A sword with a minor enchantment could just be an Extraordinary Item with the “Deadly” property, giving it Advantage on attacks.

Chapter 9 gives plenty of fun properties to put on weapons like Damage (type), which can give the wielder the possibility to deal fire damage instead of forceful/precise or Baneful (Bane) which can give the wielder the ability to inflict the specific Bane on dealing 5+ damage.

When awarding Extraordinary Items that way, take the Wealth Level into consideration for balancing reasons. If an Item would be WL5, you might not want to award it to players at level 1.

Thanks, you’ve been a great help and have definitely placed Open Legend as a great system with a great community in my heart!

  1. Speaking on Legend Points, and things to reward for it, here’s a document I recently wrote up for a group. Some of the verbage is specifically for them (but only a little), but you can see what I do with Legend Points here.
    Open Legend with Great Moustache.pdf (38.4 KB)

  2. If you are going to reward items, I recommend rewarding consumable items, that way they won’t stick around to affect things but can give a temporary boost in a given situation.

  3. In battles don’t forget about Banes! These can really change up the flow of combat and make the players have to think or work to throw off the banes. Plus when they see you using banes, they’ll start to use them as well.

  4. Don’t be afraid to mess up! If you are unsure on a rule, just say “Ok, for right now, we are going to rule it this way. If we find out later it works differently, we will use it that way going forward” or something similar.

  5. I would always recommend using a system as it is first before adding or using houserules. That way you can understand how the system works and why it does the things it does before working on adding changes to it mechanically.

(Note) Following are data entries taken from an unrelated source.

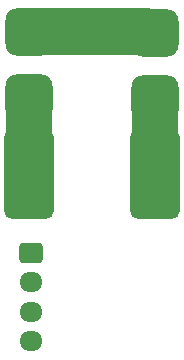
<source format=gbs>
G04 #@! TF.GenerationSoftware,KiCad,Pcbnew,7.0.8*
G04 #@! TF.CreationDate,2024-04-19T19:22:22-04:00*
G04 #@! TF.ProjectId,PMB,504d422e-6b69-4636-9164-5f7063625858,rev?*
G04 #@! TF.SameCoordinates,Original*
G04 #@! TF.FileFunction,Soldermask,Bot*
G04 #@! TF.FilePolarity,Negative*
%FSLAX46Y46*%
G04 Gerber Fmt 4.6, Leading zero omitted, Abs format (unit mm)*
G04 Created by KiCad (PCBNEW 7.0.8) date 2024-04-19 19:22:22*
%MOMM*%
%LPD*%
G01*
G04 APERTURE LIST*
G04 Aperture macros list*
%AMRoundRect*
0 Rectangle with rounded corners*
0 $1 Rounding radius*
0 $2 $3 $4 $5 $6 $7 $8 $9 X,Y pos of 4 corners*
0 Add a 4 corners polygon primitive as box body*
4,1,4,$2,$3,$4,$5,$6,$7,$8,$9,$2,$3,0*
0 Add four circle primitives for the rounded corners*
1,1,$1+$1,$2,$3*
1,1,$1+$1,$4,$5*
1,1,$1+$1,$6,$7*
1,1,$1+$1,$8,$9*
0 Add four rect primitives between the rounded corners*
20,1,$1+$1,$2,$3,$4,$5,0*
20,1,$1+$1,$4,$5,$6,$7,0*
20,1,$1+$1,$6,$7,$8,$9,0*
20,1,$1+$1,$8,$9,$2,$3,0*%
G04 Aperture macros list end*
%ADD10C,0.200000*%
%ADD11RoundRect,1.000000X-1.000000X-1.000000X1.000000X-1.000000X1.000000X1.000000X-1.000000X1.000000X0*%
%ADD12RoundRect,0.636363X-1.463637X-3.163637X1.463637X-3.163637X1.463637X3.163637X-1.463637X3.163637X0*%
%ADD13RoundRect,1.000000X1.000000X1.000000X-1.000000X1.000000X-1.000000X-1.000000X1.000000X-1.000000X0*%
%ADD14RoundRect,0.250000X-0.725000X0.600000X-0.725000X-0.600000X0.725000X-0.600000X0.725000X0.600000X0*%
%ADD15O,1.950000X1.700000*%
G04 APERTURE END LIST*
D10*
X152319955Y-80146503D02*
X161846353Y-80146503D01*
X161846353Y-83940935D01*
X152319955Y-83940935D01*
X152319955Y-80146503D01*
G36*
X152319955Y-80146503D02*
G01*
X161846353Y-80146503D01*
X161846353Y-83940935D01*
X152319955Y-83940935D01*
X152319955Y-80146503D01*
G37*
X149735591Y-88265000D02*
X153532327Y-88265000D01*
X153532327Y-91567000D01*
X149735591Y-91567000D01*
X149735591Y-88265000D01*
G36*
X149735591Y-88265000D02*
G01*
X153532327Y-88265000D01*
X153532327Y-91567000D01*
X149735591Y-91567000D01*
X149735591Y-88265000D01*
G37*
X160398407Y-88011000D02*
X164204376Y-88011000D01*
X164204376Y-91313000D01*
X160398407Y-91313000D01*
X160398407Y-88011000D01*
G36*
X160398407Y-88011000D02*
G01*
X164204376Y-88011000D01*
X164204376Y-91313000D01*
X160398407Y-91313000D01*
X160398407Y-88011000D01*
G37*
D11*
X162307125Y-82104190D03*
X162307125Y-87692190D03*
D12*
X162316862Y-94099085D03*
X151648862Y-94099085D03*
D13*
X151638000Y-87630000D03*
X151638000Y-82042000D03*
D14*
X151759554Y-100745813D03*
D15*
X151759554Y-103245813D03*
X151759554Y-105745813D03*
X151759554Y-108245813D03*
M02*

</source>
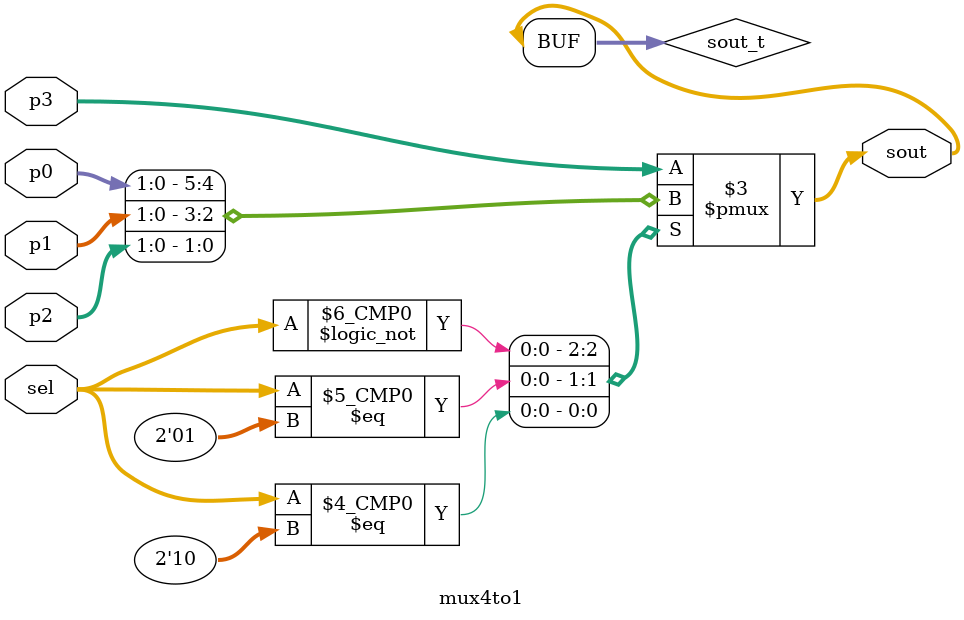
<source format=v>
module mux4to1(
    input [1:0]     sel ,
    input [1:0]     p0 ,
    input [1:0]     p1 ,
    input [1:0]     p2 ,
    input [1:0]     p3 ,
    output [1:0]    sout);
 
    reg [1:0]     sout_t ;
    always @(*)
        case(sel)
            2'b00:   begin      
                    sout_t = p0 ;
                end
            2'b01:       sout_t = p1 ;
            2'b10:       sout_t = p2 ;
            default:     sout_t = p3 ;
        endcase
    assign sout = sout_t ;
 
endmodule

</source>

  6. For homebrew/houserules you see on here, I’d read through and see if the people have done some explaining as to why they are using it or experimenting with it.

  7. The most important rule: HAVE FUN

  8. Fun is greater than Story which is greater than Rules (Fun > Story > Rules), is a favorite saying of @Hassurunous and @ConradCurtis


I’m currently helping my players develop characters and one of them is actually struggling with banes. Can you give a good in game example of their use for him? also great PDF, definitely keeping it hand behind my screen!

You might check out this Quick Player Reference Sheet as well:

For Banes, as with Boons and EVERYTHING you do with Open Legend, it is all about Fluff. It would be easier if you mentioned some of the major attributes or a little info about the character, but to give you an idea of using banes, here’s a few Heromuster sheets with the Fluff/Flavor filled out:

The last 4 listed actions are all Banes (the actually bane listed on the far right)

All but the 1st action are Banes

All but the 1st action are banes

If you Blind a target, then your allies go, the target has 3 less guard, and disadvantage 5 to all their actions.

If you knockdown a target right before the melee guy goes, the melee gets advantage, plus the guy has to spend half their movement to stand up (which means they can’t use their move action to resist other banes if they are on them)

If you Stun an enemy, they are limited to only 1 type of action, meaning less they can do and no focus action

If you Persistent Damage an Enemy, they take extra damage at the start of their turn.

Just read through the effects of the banes and you can start to see their use in combat (and out of combat).